I am writing this article as I simultaneously browse the Internet archive, a concept which is an oxymoron within itself. As the World Wide Web progresses as such exponential rates, it’s difficult to fathom that an archive can even exist. The page allows users  the ability to go back in time and view websites at various stages within their shelf life. Perusing through screenshots of what appears to be primitive examples of Google (before it became an adjective), one garners a greater appreciation of what the Internet is in its current state, and where the Internet will be.

Apps Replacing Internet Browsers

It’s undeniable that the dichotomy between Apps and Browsers exists, as mobile technology becomes more prevalent in ‘developed’ and ‘less-developed’ nations. Mobile tools such as smartphones, tablets, netbooks, and laptop computers are now a primary source of Internet connectivity in highly developed nations which effectively changes the way in which we absorb data and information. And, let’s not forget that ‘less-developed’ nations are also keen to mobile technology because of the versatility and wireless capabilities. According to a recent study by the Pew Research Center’s Internet and American Life Project, 2/3 of American adults use the World Wide Web through a smartphone, tablet computer, or an on-the-go laptop.

In three years’ time, there will be an estimated 10 billion mobile internet devices around the globe, theoretically allowing for 1.4 devices per person, increasing web interactivity by 50 times the amount we’re at today (Cisco statistics).

The trends point to mobile or device applications replacing browsers in many instances. Companies will need to ensure that they have a downloadable application for ease of access, or at the very least, incorporate responsive web-design into their planning. If they don’t, they run the risk of losing a large portion of their market share in the years to come.

Greater Peer-to-Peer Influence

Gone are the days where you needed to go to ‘established’ websites in order to get the information or entertainment you desired. Inevitably, you’ll be hard-pressed to find a web developer will be in a situation where they will have to code something from scratch.
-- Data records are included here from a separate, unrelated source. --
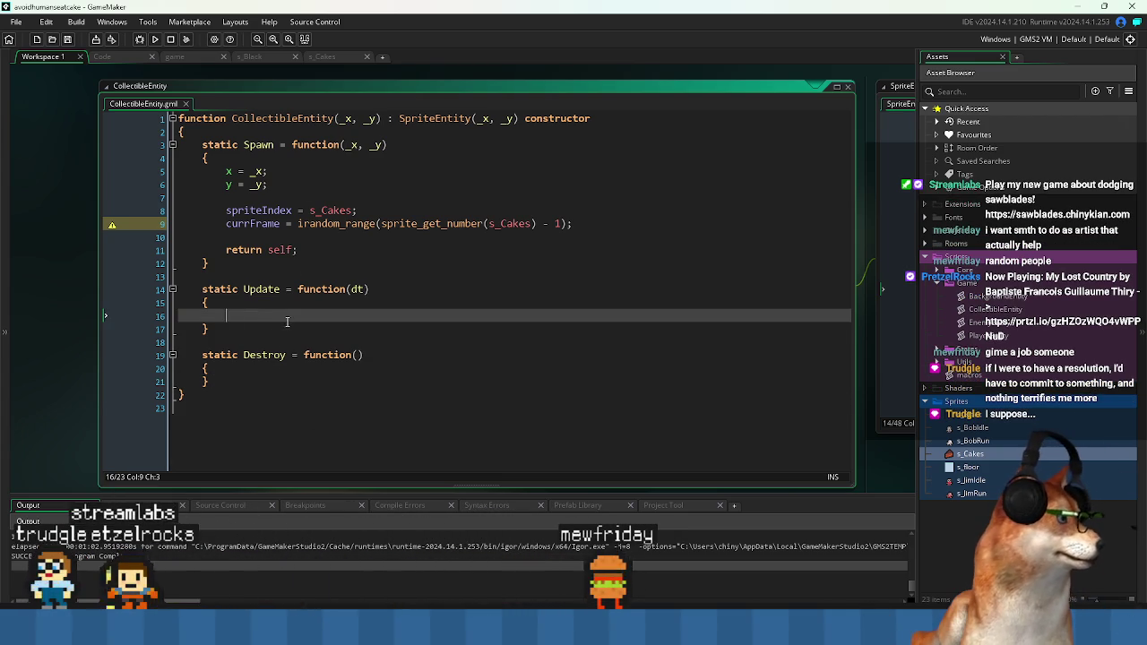
pyautogui.press('BackSpace')
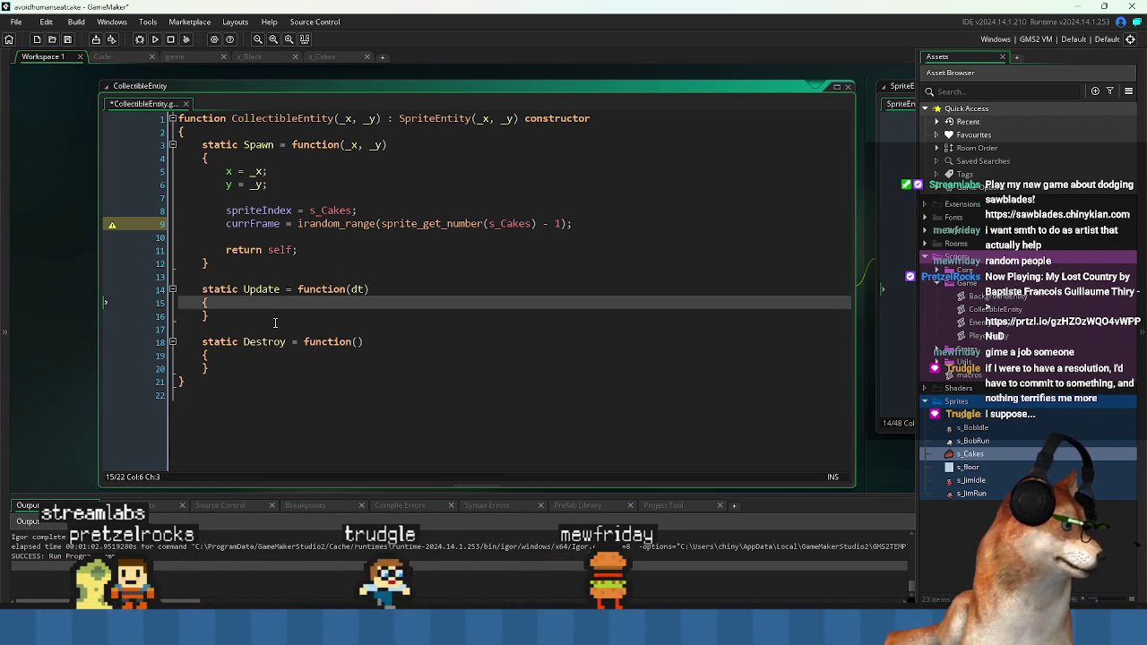
pyautogui.press('ctrl+s')
# - Switch to the Code workspace showing the PlayerEntity script
pyautogui.click(299, 117)
pyautogui.click(530, 196)
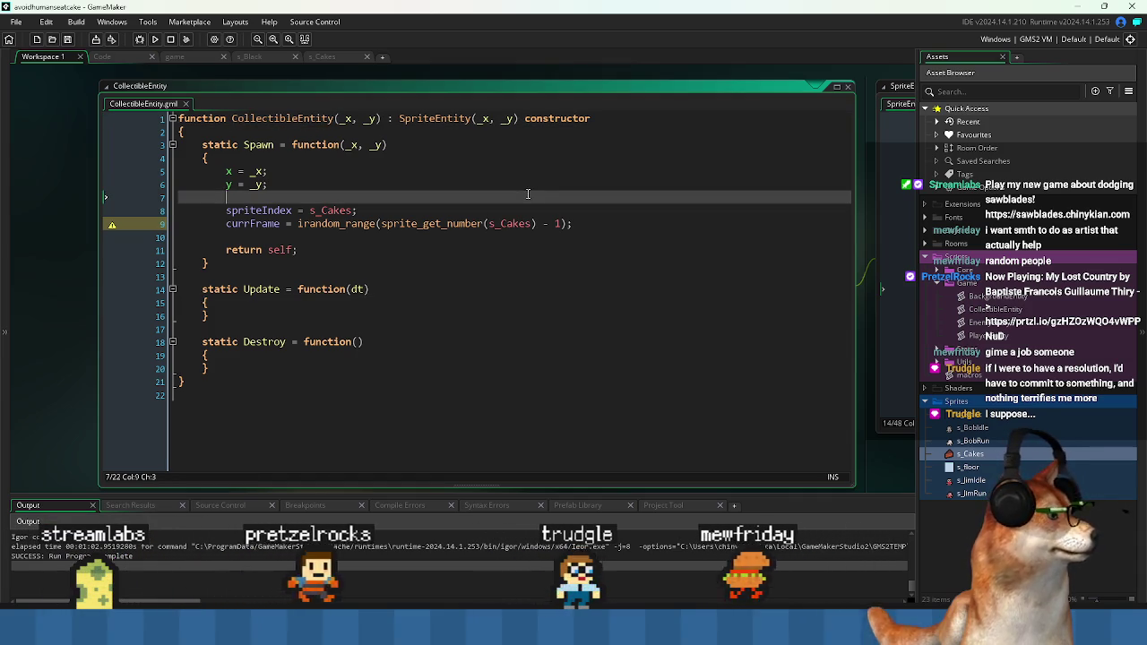
pyautogui.click(102, 57)
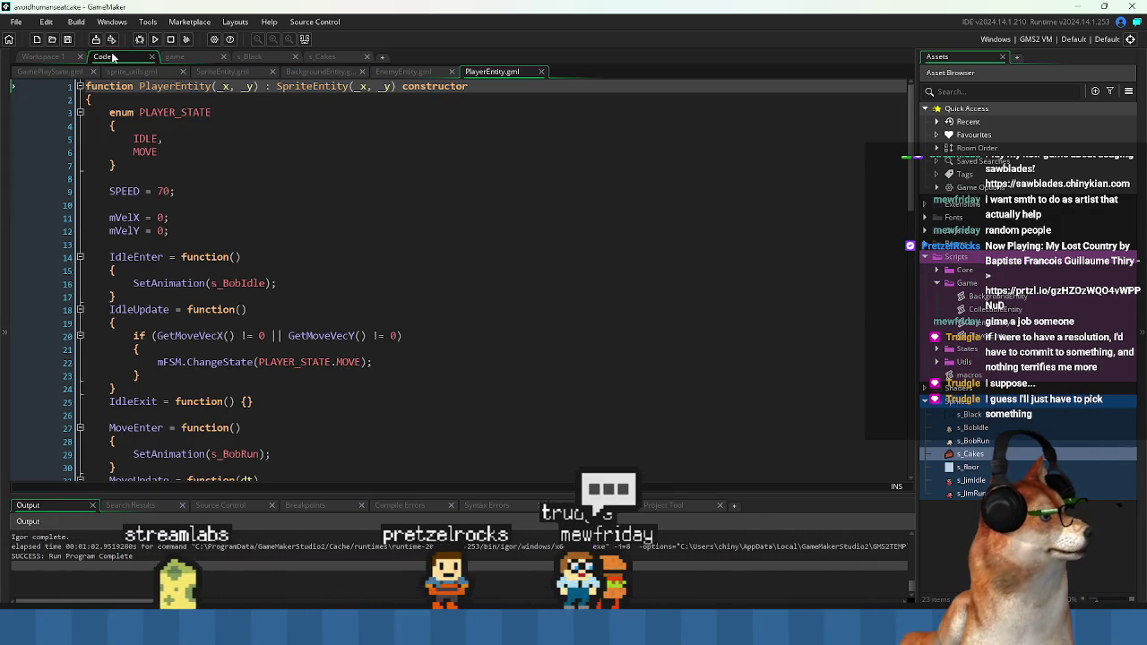
# - Scroll through PlayerEntity's code down to its TODO comment, then bring up the GamePlayState script
pyautogui.click(429, 257)
pyautogui.scroll(-2, 429, 262)
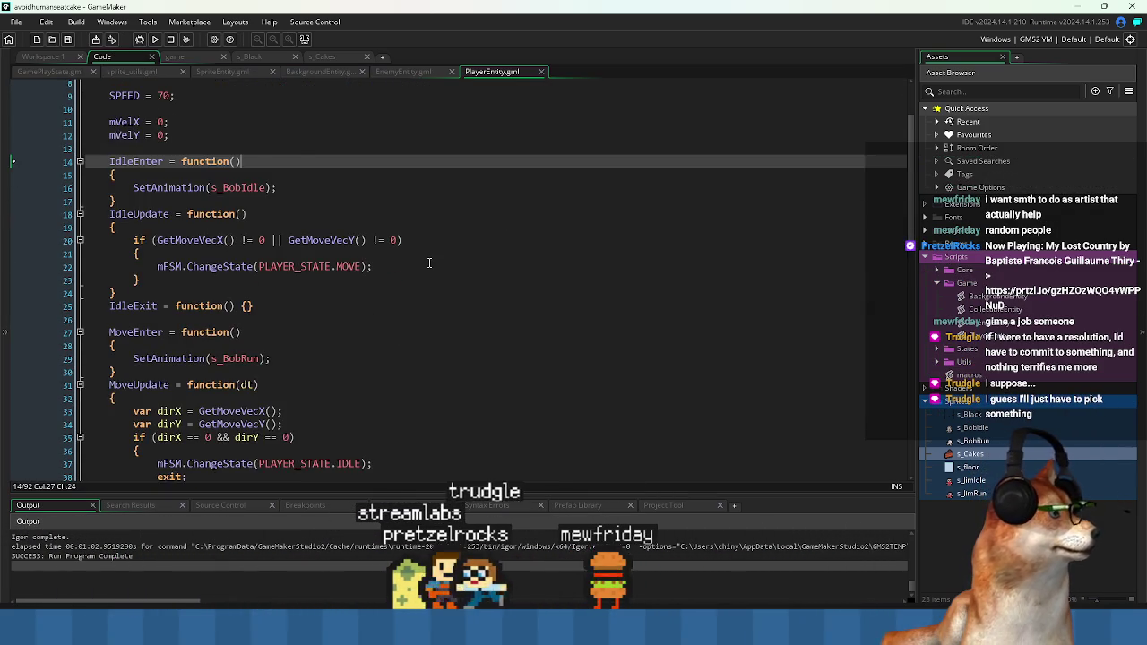
pyautogui.scroll(-6, 429, 261)
pyautogui.scroll(-1, 429, 263)
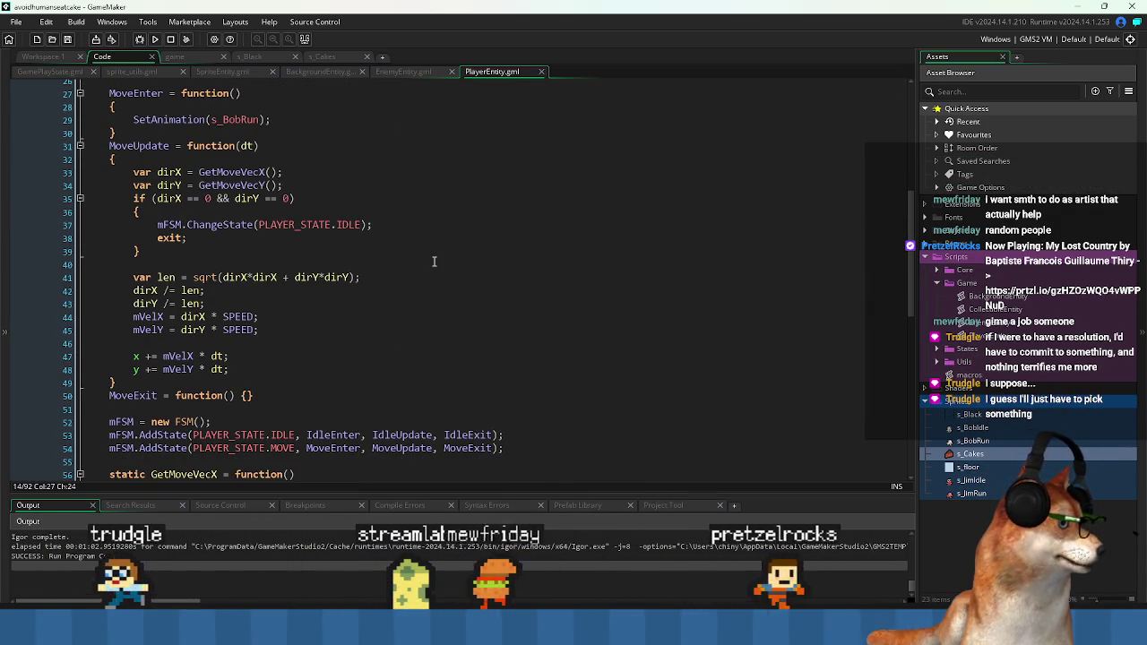
pyautogui.scroll(-2, 433, 262)
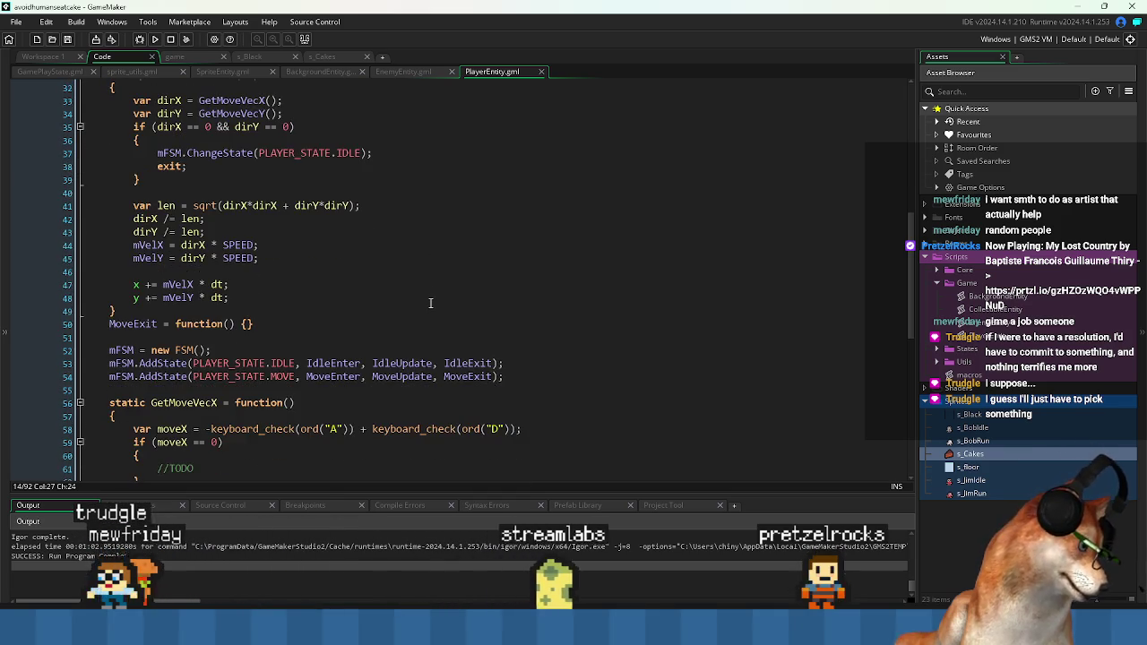
pyautogui.scroll(-3, 430, 302)
pyautogui.click(333, 349)
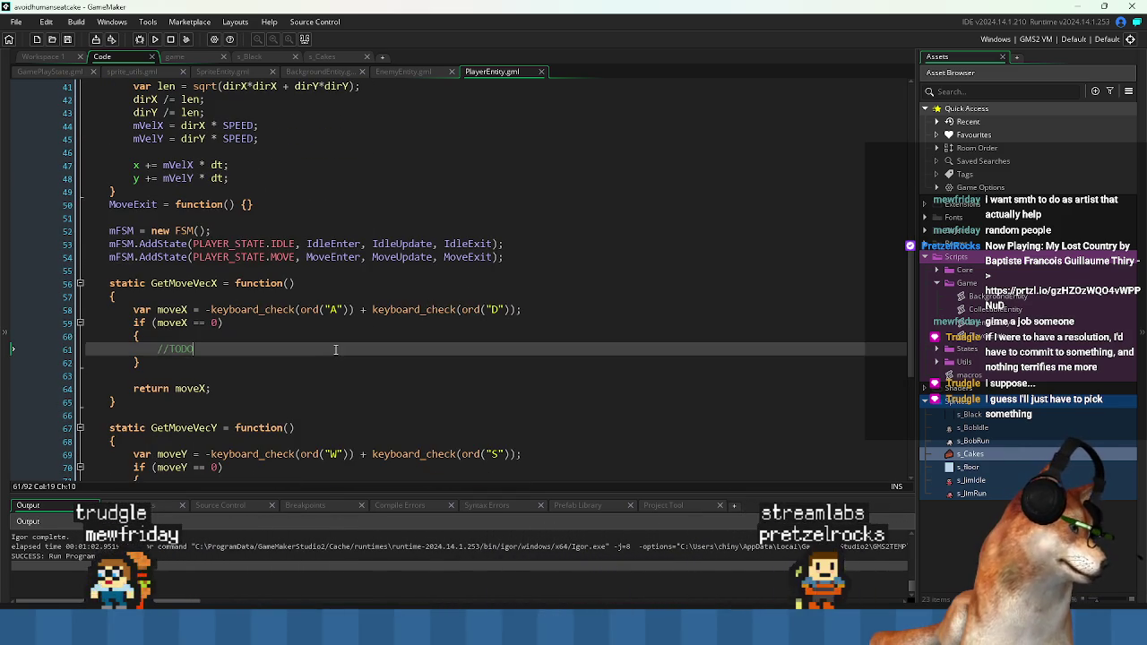
pyautogui.scroll(-8, 323, 354)
pyautogui.scroll(10, 305, 360)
Many of today’s most popular websites are based off of the open-source ware provided by WordPress. Mashable, CNN, Forbes, Reuters, and the New York Times are among the most notable Word Press users (after Jay-Z, of course). This makes building and exporting content over the web far easier than ever before.

Sites like Tumblr, Reddit and Twitter promote user generated content, and that content is what users are looking for. Relevant, up-to-the-minute, and raw content. That’s what you see on your Facebook stream, and what you talk about at the water cooler. There still is a place for conventional mediums, but the public sphere is evening out, creating more soapboxes for us to stand upon.  We will see more peer-to-peer influence in the next few years as innovative websites emerge. You can see how much of an effect websites like Instagram and Pinterest have had on internet content in only a few years of existence. More niche-social sites will be a focal point in the next decade.

Heads in the Cloud and Ownership

Cloud technology has become quite popular, and it will only gain momentum. E-mail, images, work documents are stored and shared easily. We use cloud-based technologies to manage projects. We have our smartphone data backed up and tracked. And that’s just a few examples of how this technology has changed the way we think of the web. Ownership of content will change. Instead of having a music album, users would rather stream it from sites like YouTube or Spotify. The technology of the future harbours this approach. Netflix is an example of how business models have implemented this solution. In the past, torrenting movies and music was common, but users are happily adopting a lending approach to absorb their media as it takes up less space on their hard drives.